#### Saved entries
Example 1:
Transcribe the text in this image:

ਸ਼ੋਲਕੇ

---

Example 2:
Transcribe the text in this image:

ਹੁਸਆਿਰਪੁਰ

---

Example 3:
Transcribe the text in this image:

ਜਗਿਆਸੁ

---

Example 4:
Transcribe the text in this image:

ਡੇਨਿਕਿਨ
--
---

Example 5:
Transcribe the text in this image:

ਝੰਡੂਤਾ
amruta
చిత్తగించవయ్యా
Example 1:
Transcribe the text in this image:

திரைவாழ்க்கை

#### TASK PROMPT
Look through the records and copy every line that has the word "Example".

#### SOLUTION TO THIS PROBLEM
Example 1:
Example 2:
Example 3:
Example 4:
Example 5:
Example 1:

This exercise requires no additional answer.